In summary, a dataset of thirty-eight substituted imidazo[1,2-a] pyridine-3-carboxamide (38) compounds was used to develop a common pharmacophore hypothesis, atom-based as well as field-based 3D-QSAR analysis. Moreover, same dataset has been explored for GA-MLR QSAR model developments. From pharmacophoric hypothesis, HHPRR we understood that hydrophobicity and ring functionality are key important features. For both atom-based (a correlation coefficient: R2 = 0.9291, standard deviations, SD = 0.3239, Fischer coefficient, F = 100.5, cross-validation correlation coefficient: Q2 = 0.5906, RMSE = 0.63, Pearson R = 0.7972, P = 2.31E − 13) and field-based (a correlation coefficient: R2 = 0.9161, standard deviations, SD = 0.3293, Fischer coefficient, F = 87.3, cross-validation correlation coefficient: Q2 = 0.5039, RMSE = 0.83, Pearson R = 0.7149, P = 4.73E − 13) 3D-QSAR analysis, we were retained with higher values for both internal as well as external validation parameters. Thus, by utilizing CPH and 3D-QSAR visualization along with GA-MLR-based QSAR model, one can design newer analogues with better predictivity for biological activity and thus, would act as a reliable tool. Moreover, from our ZINC drug-like screening for actual experimental hit molecule, we retained with VS 1–5 hits which were further screened for their DFT properties. We also designed a new series of IMP-hydrazone molecules (S1-S10) and studied for in-silico ADMET analysis.

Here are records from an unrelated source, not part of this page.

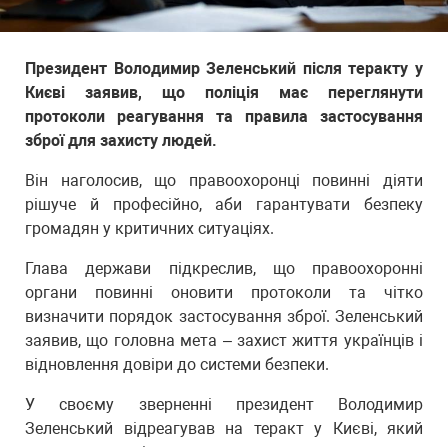
Президент Володимир Зеленський після теракту у
Києві заявив, що поліція має переглянути
протоколи реагування та правила застосування
зброї для захисту людей.
Він наголосив, що правоохоронці повинні діяти
рішуче й професійно, аби гарантувати безпеку
громадян у критичних ситуаціях.
Глава держави підкреслив, що правоохоронні
органи повинні оновити протоколи та чітко
визначити порядок застосування зброї. Зеленський
заявив, що головна мета – захист життя українців і
відновлення довіри до системи безпеки.
У своєму зверненні президент Володимир
Зеленський відреагував на теракт у Києві, який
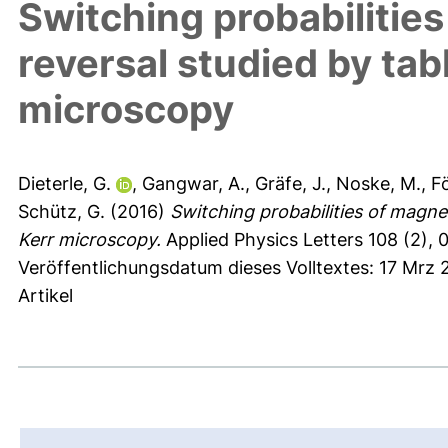
Switching probabilitie
reversal studied by tab
microscopy
Dieterle, G.
,
Gangwar, A.
,
Gräfe, J.
,
Noske, M.
,
Fö
Schütz, G.
(2016)
Switching probabilities of magne
Kerr microscopy.
Applied Physics Letters 108 (2), 
Veröffentlichungsdatum dieses Volltextes: 17 Mrz 
Artikel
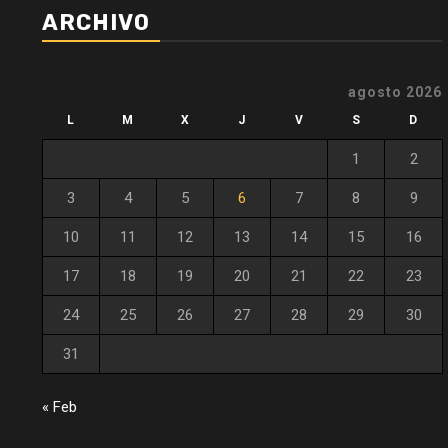
ARCHIVO
agosto 2026
L
M
X
J
V
S
D
1
2
3
4
5
6
7
8
9
10
11
12
13
14
15
16
17
18
19
20
21
22
23
24
25
26
27
28
29
30
31
« Feb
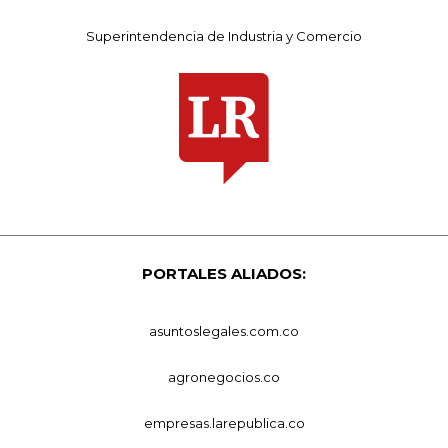
Superintendencia de Industria y Comercio
PORTALES ALIADOS:
asuntoslegales.com.co
agronegocios.co
empresas.larepublica.co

From the analysis of in-silico ADMET analysis for both VS1-5 and S1-S10, molecule S10 were found to be more potent (predicted pIC50 (μM) value: 13.64 (against MTB H37Rv ATCC 27,294)) as well as good ADMET properties. Henceforth, the designed analogue S10 and virtually screened VS-4 molecules (predicted pIC50 (μM) value: 7.96 (against MTB H37Rv ATCC 27,294)) would be proposed forward as potent anti-mycobacterial agents from our combined theoretical analysis.